--- Data provided ---

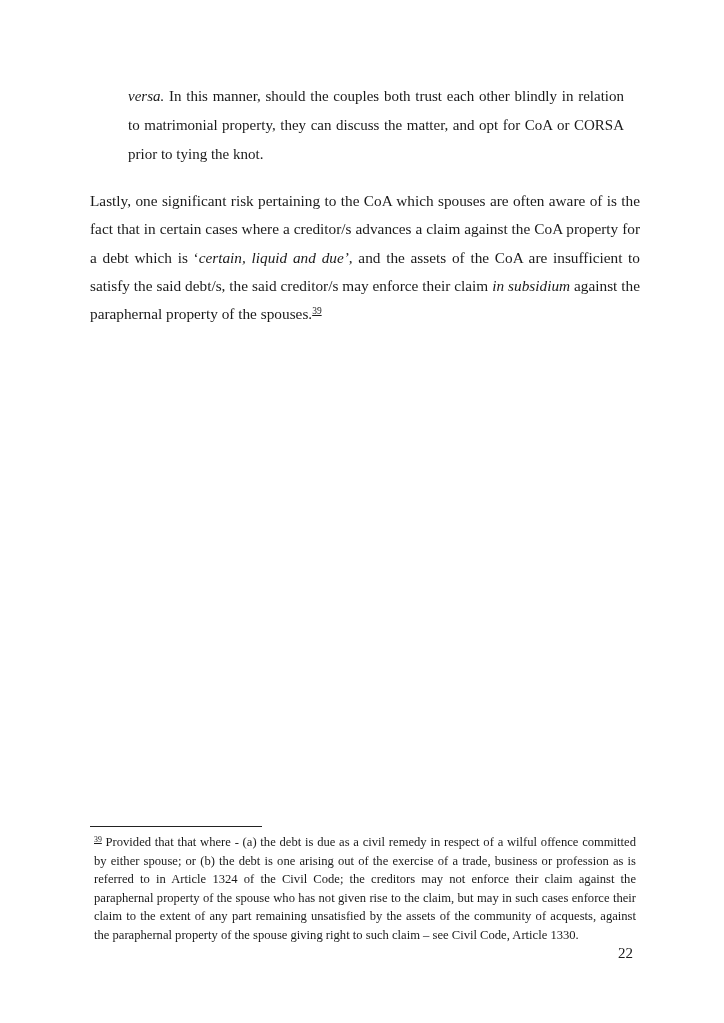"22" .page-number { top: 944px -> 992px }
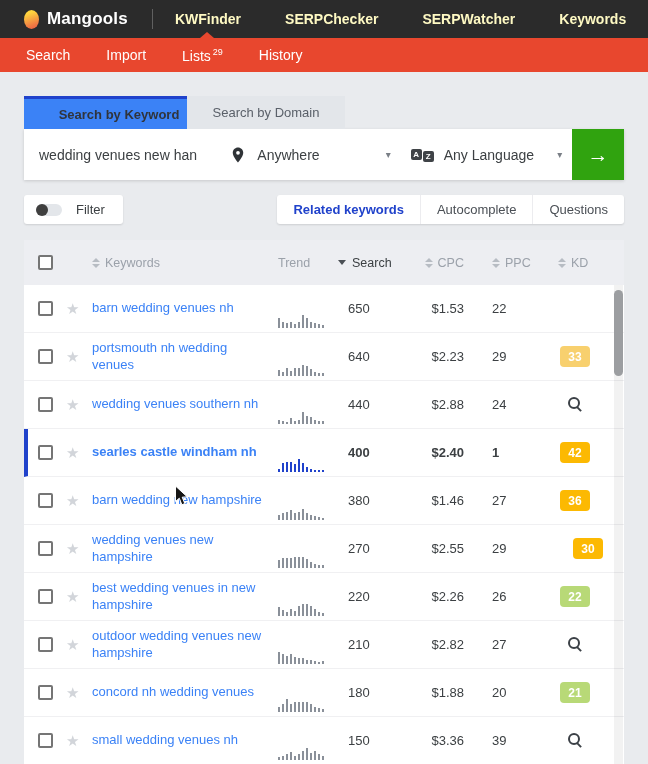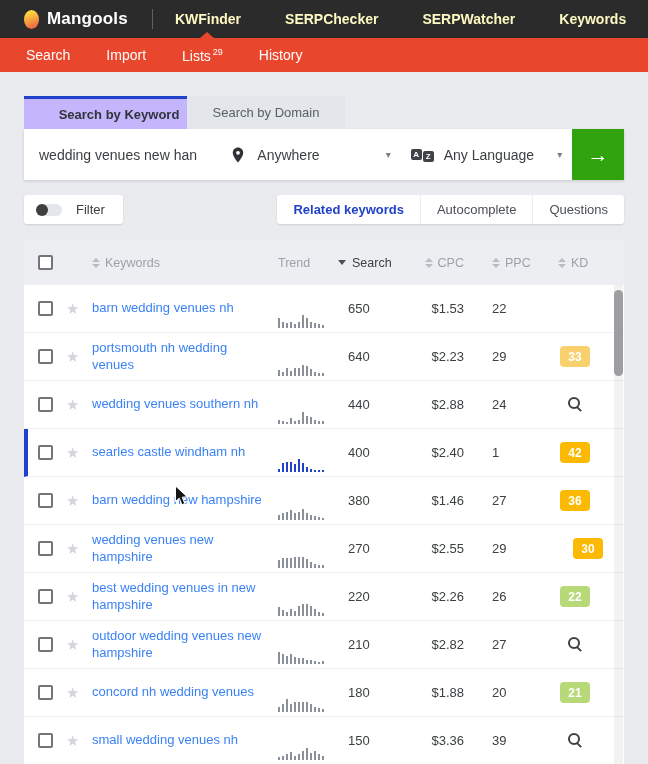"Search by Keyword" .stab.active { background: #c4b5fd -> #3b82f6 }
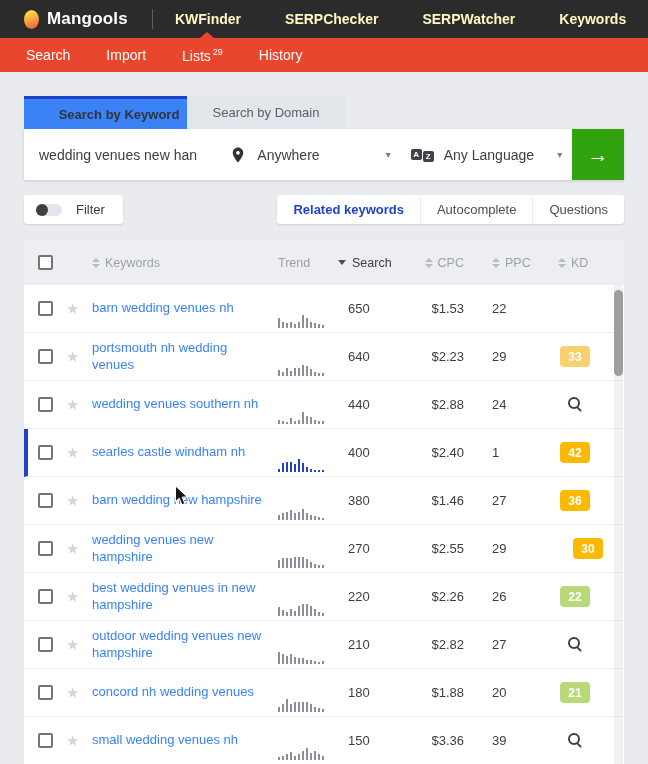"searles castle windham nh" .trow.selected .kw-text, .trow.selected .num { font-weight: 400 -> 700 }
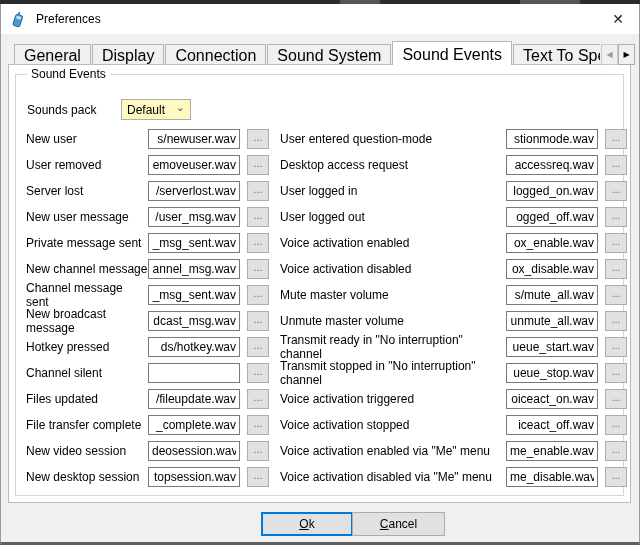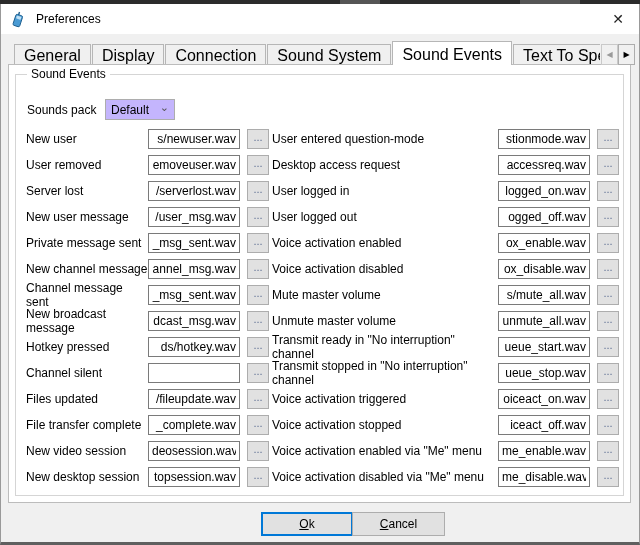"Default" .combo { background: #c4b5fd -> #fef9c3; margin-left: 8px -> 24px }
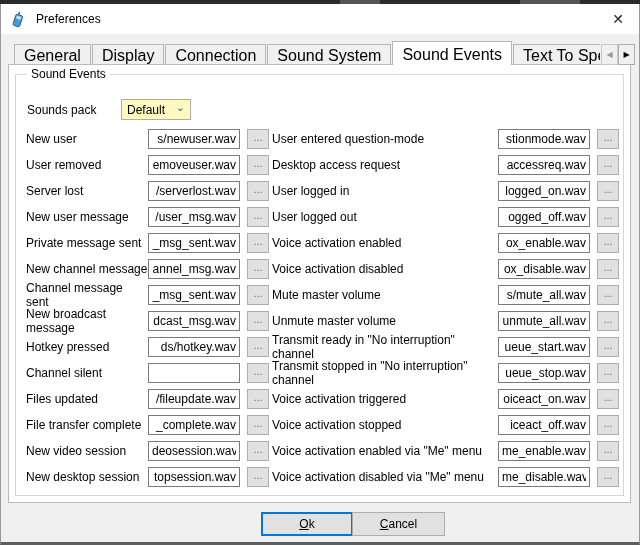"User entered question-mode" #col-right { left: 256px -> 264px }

---

(Task description)
Pictures aside, reproduce all of the data exactly.

(Response)
"22" .page-number { top: 944px -> 992px }
"Search by Keyword" .stab.active { background: #c4b5fd -> #3b82f6 }
"searles castle windham nh" .trow.selected .kw-text, .trow.selected .num { font-weight: 400 -> 700 }
"Default" .combo { background: #c4b5fd -> #fef9c3; margin-left: 8px -> 24px }
"User entered question-mode" #col-right { left: 256px -> 264px }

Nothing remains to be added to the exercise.